Page extract:
· · · · · · ·
Loading points have a number of pipes, each delivering a different grade. These pipes would be painted either light grey or black, and in there somewhere would be a red water line to feed the fire fighting 'monitors' (which look a bit like small anti-aircraft guns and are painted red). I remember seeing a pipeline painted white as well, although I have no idea what that was for.

Where a permanent walk-way was not justified (that is where only occasional wagons were loaded, such as at a bitumen loading point, a light frame mounted on small wheels would be provided. This frame carried a swinging arm or gallows arranged to be higher than the rail tanker top hatch, and from this would trail the black rubber two inch discharge hose. These were regularly used for loading bitumen wagons at the refineries into the 1970's and possibly the 1980's. This was cheaper than building a fixed gantry, the frame could be moved along the siding to where it was needed (see under Bitumen separately).
· · · · · · ·
Information supplied:

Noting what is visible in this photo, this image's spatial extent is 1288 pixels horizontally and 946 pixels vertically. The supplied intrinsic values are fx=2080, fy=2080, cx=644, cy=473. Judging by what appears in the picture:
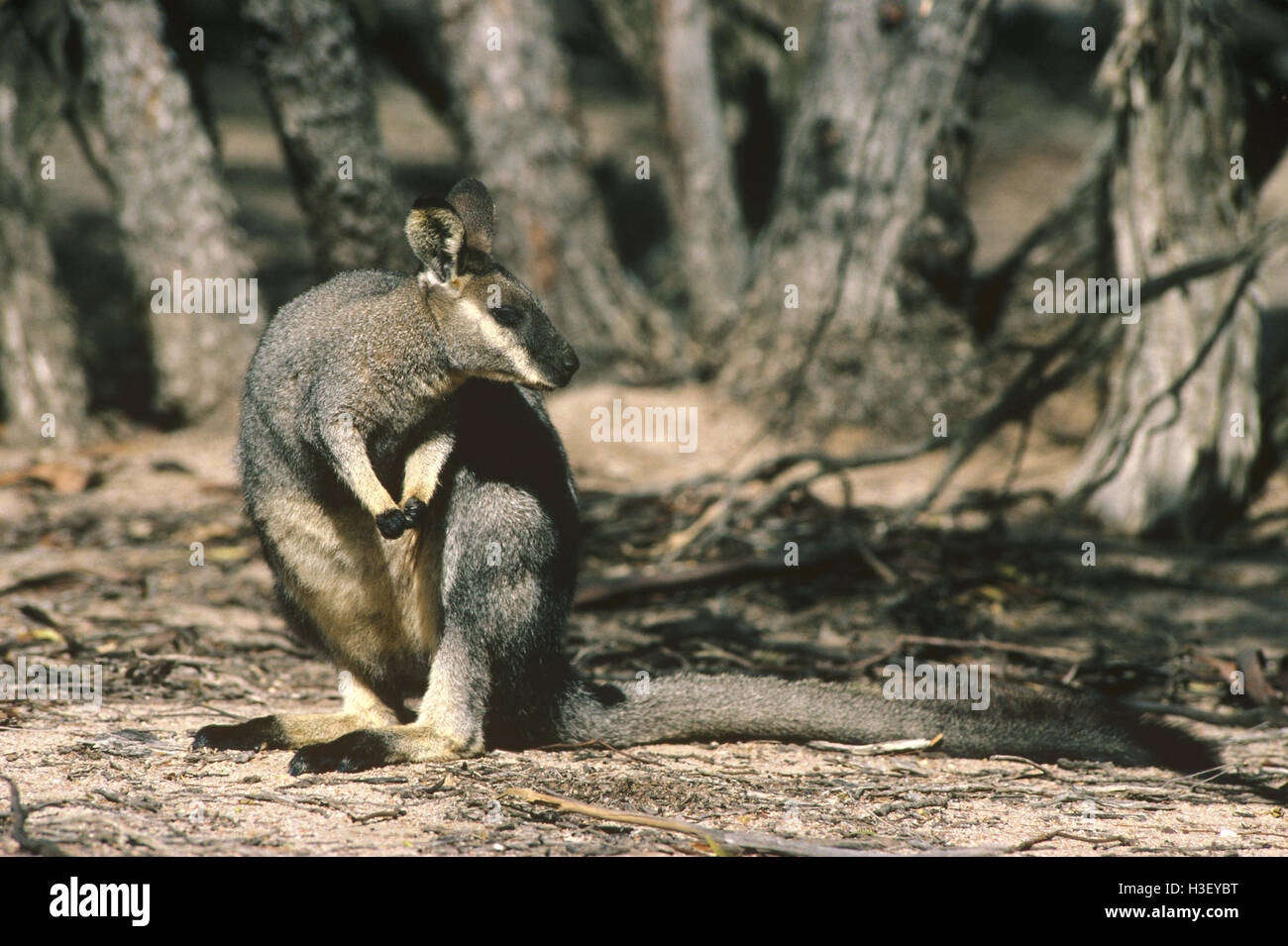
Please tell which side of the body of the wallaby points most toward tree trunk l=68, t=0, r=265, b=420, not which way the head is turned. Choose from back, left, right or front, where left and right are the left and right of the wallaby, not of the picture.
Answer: right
· · · · · · ·
What you need to do:
**1.** Rewrite the paragraph of the loading-point passage that begins "Loading points have a number of pipes" as a short bulleted list that keeps its main facts.
**2.** Answer these questions using the loading-point passage:
(a) What color are the fire-fighting monitors painted?
(b) What kind of hose trailed from the swinging arm on the wheeled frame?
(c) Until when were these frames regularly used to load bitumen wagons at the refineries?
**3.** Continue the loading-point passage from its last sentence.
The listing was taken from a different source than the loading-point passage.

List of answers:
**1.**
- Each loading point has several pipes, and each pipe delivers a different grade.
- The pipes are painted light gray or black.
- Among them is a red water line that feeds the red fire-fighting "monitors," which look a bit like small anti-aircraft guns.
- A white-painted pipeline was also seen, though its purpose is unknown.

**2.**
(a) Red.
(b) A black rubber two-inch discharge hose.
(c) Into the 1970s, and possibly the 1980s.

**3.**
From the above we can start looking at how a refinery might be incorporated onto a layout and as so often with industrial modelling a corner location offers the most scope in this area. The example shown is not prototypical in several ways but represents the smallest space option. For a start we can pair down the facilities, two sidings for tankers, one siding each for bitumen and refinery supplies and a single loop using the main line as a run round. Not prototypical but this is about as small as it can get. LPG is assumed to be handled at the main loading area but the facilities at C could be used (for model purposes) if the sidings were occupied. The track plan uses double slips on the loop line to save space but even so the upper section would extend some three feet six inches (about 1m 15cm) from the corner, with the lower section extending some two feet six inches (75cm) from the corner, and that is an absolute minimum. The railway is effectively passing through the refinery and there are strict rules about running pipes under or over a railway. In the UK there are places where a line passes between two sections of a refinery 'area' although I am not sure it is all one refinery, so this is borderline legitimate.

Fig ___ Refinery in a corner

Sketch of a possible corner site for a refinery on a layout

The sketch is not to scale, you could probably get a few more storage tanks into the scene. The bitumen and stores sidings are usually taken off the loops (in at least three refineries I know of this is, or was, the case) and they usually run in the same direction as the petrol and fuel oil loading sidings, so a shunter is always at the same end of the rake when working the loading sidings. This was not possible in such a confined space so on the plan the bitumen and stores lines run from the far end of the loop, however as this layout does not anticipate the use of a shunter this is not a problem.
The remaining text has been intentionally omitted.